Discuss the blood smear changes that can be seen in the various causes of regenerative anaemia
* Macrocytes * Polychromasia * RBC precursors - normoblast / nucleated red blood cells * +/- spherocytes * +/- Heinz bodies * +/- fragmented red blood cells (eg. schistocytes) * Intracellular parasites - babesia, mycoplasma
List non-immune causes for acquired haemolytic anaemia
- Red blood cell toxins: onions, zinc, acetaminophen (cats), methylene blue toxicosis 2. Hypophosphataemia: cats with diabetes, cats with hepatic lipidosis, with enteral feeding 3. Red blood cell infection: Babesia, Haemotropic mycoplasma 4. Red blood cell fragmentation syndromes: Microangiopathic injury - eg haemangiosarcoma, heart failure, glomerulonephritis, myelofibrosis. Haemolytic uraemic syndrome, DIC 5. Hereditary haemolytic syndromes: pyruvate kinase deficiency, phosphofructokinase deficiency, 6. Haemophagocytic anaemia: haemophagocytic HS
Discuss major pathophysiological causes of IMHA
* Primarily cause by activation of humoral immune response causing proliferation of B lymphocytes * Increased secretion of auto-antibodies directed again red blood cell surface antigens. * Antibodies induce opsinisation of the target red blood cells which are subsequently removed via complement activation or the reticuloendothelial system
Discuss major pathophysiological consequences of IMHA
* Systemic inflammation triggered * Systemic inflammation causes hypercoagulable state * Microthrombi formation and DIC are common * Anaemia causes significant reduction in oxygen transport and hypoxaemia induced cell damage (note: clinical hypoxia is not often present) * Hypoxic necrosis around hepatic central veins - associated with an increase WCC * Systemic inflammation causes increased WCC * Icterus occurs with rapid haemolysis and decreased hepatic function - inability to process free haemoglobin.

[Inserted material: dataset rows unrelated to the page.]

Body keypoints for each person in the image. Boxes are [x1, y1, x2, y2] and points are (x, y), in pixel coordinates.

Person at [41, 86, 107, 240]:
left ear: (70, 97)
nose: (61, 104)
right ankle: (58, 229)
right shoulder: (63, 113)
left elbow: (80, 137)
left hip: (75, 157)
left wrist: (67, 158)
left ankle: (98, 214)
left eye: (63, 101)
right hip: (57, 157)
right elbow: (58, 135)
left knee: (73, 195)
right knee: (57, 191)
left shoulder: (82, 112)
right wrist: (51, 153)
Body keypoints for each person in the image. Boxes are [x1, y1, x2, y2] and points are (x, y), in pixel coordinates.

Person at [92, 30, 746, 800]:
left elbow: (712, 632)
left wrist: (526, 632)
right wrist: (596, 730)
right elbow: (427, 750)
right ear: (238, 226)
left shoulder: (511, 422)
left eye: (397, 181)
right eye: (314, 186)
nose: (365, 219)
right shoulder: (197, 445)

Discuss laboratory testing results in dogs with IMHA - CBC
* Anaemia, spherocytosis, variable reticulocytosis * Inflammatory leukogram: neutrophilia +/- left shift, monocytosis. * Thrombocytopenia: present in up to 70% of dogs, severe (<50,000) in ~ 25% of dogs.
Discuss laboratory testing results in dogs with IMHA - Coagulation testing
- PT increased in ~ 50%
- APTT increased in 50-60%
- Low fibrinogen in ~ 20%
- Increased fibrinogen in 30-90% of dogs as it is secreted during the acute phase inflammatory response
- TEG tracing generally suggest hypercoagulability - may not be reliable with reduced red blood cell mass.
- May see:
- Decreased AT
- Decreased coagulation factor activity
- Increased D-dimers
- Increased FDPs.
Discuss laboratory testing results in dogs with IMHA - specific tests
- Direct agglutination test (Coombs test)
- Detects erythrocyte bound immunoglobulins and complement
- Sensitivity of 50-89%
- Detection of auto-agglutination
- Osmotic fragility test
- Confirms haemolysis, but not immune mediated cause
- Positive result may be due to spherocytes or complement mediated cell membrane damage.